INDIANAPOLIS (Statehouse File) - The number of uninsured people in Indiana remained unchanged from 2016 to 2017, while there was a slight increase across the nation, according to the latest American Community Survey data released this week by the United States Census.
Every year the Census Bureau conducts a survey on health insurance coverage, including data on the number of people who are insured, where they live and what type of coverage they receive.
“Health insurance is an important measure of our nation’s overall wellbeing,” said Sharon Stern, assistant division chief for Employment Characteristics, in a video released with the survey discussing the data.
The data show that 8.8 percent, or about 28.5 million people in the United States, did not have health insurance coverage for the entire calendar year of 2017, an increase from 27.3 million uninsured in 2016.
“Policy makers use this data to make data-driven decisions,” Stern said.
Two of Indiana’s Senate candidates, incumbent Democrat Joe Donnelly and Republican Mike Braun, have both made health care an issue in their hotly-contested race.
Donnelly has attacked Braun for supporting a lawsuit by a group of Republican attorneys general that could repeal protections against insurance companies dropping people with pre-existing conditions.
Braun has supported the efforts of the Trump administration to repeal the Affordable Care Act, also known as Obamacare.
“Joe Donnelly is focused on ensuring that every Hoosier – including those with pre-existing conditions – has access to quality, affordable health care,” said Kate Oehl, press secretary for Donnelly’s campaign, in a written statement.
Braun’s campaign did not respond to a request for comment by deadline.

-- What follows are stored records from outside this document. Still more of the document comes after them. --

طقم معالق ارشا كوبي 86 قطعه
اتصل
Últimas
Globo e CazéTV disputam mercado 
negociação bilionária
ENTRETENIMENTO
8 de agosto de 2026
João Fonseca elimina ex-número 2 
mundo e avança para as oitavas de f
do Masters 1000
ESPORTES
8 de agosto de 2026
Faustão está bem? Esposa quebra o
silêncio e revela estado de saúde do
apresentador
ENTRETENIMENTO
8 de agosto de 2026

Twenty-five states, including the four bordering Indiana, and the District of Columbia have an uninsured rate of less than 8 percent. Indiana has an uninsured rate between 8 and 9.9 percent but the state’s uninsured rate was unchanged from the 2016 survey.

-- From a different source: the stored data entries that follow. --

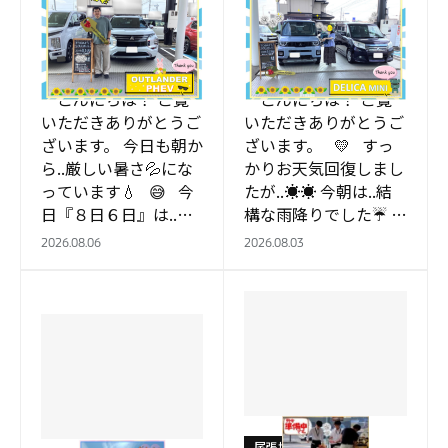
尾張旭店
尾張旭店
８月６日…忘れてはい
K様へ…👩 納車致しま
けない日👏
した🚙
こんにちは！ ご覧
こんにちは！ ご覧
いただきありがとうご
いただきありがとうご
ざいます。 今日も朝か
ざいます。 💛 すっ
ら..厳しい暑さ💦にな
かりお天気回復しまし
っています💧 😅 今
たが..☀☀ 今朝は..結
日『８日６日』は..忘
構な雨降りでした☔ 気
れてはいけない日👏
温は多少低めですが…
2026.08.06
2026.08.03
…
尾張旭店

Texas and Oklahoma have the highest uninsured rates in the nation at 14 percent or higher.
The uninsured tend to be 19-to-64 year old men who have less than a high school education and/or have lower income, according to the census data.
The two largest groups in that age range are 26-to-34 years old and 35-to-44 years old. About one in four uninsured people were 26 to 34 years old, and about one in five people ages 34 to 44 and more thanhalf, or 54.6 percent, of the uninsured population is male.
While 8.8 percent of the country went uninsured in 2017, of the 91.2 percent of the country that was insured, 67.2 percent had private plans — employment-based or direct-purchase — and 37.7 percent of the country received health insurance from a government plan — including Medicare, Medicaid or any military health care plan.
Although there was not a significant spike in the uninsured rate from 2016 to 2017, the rate decreased in three states and increased in 14 states.
The bureau said the changes in the rate of health insurance coverage can be affected by economic trends, demographic shifts and policy changes.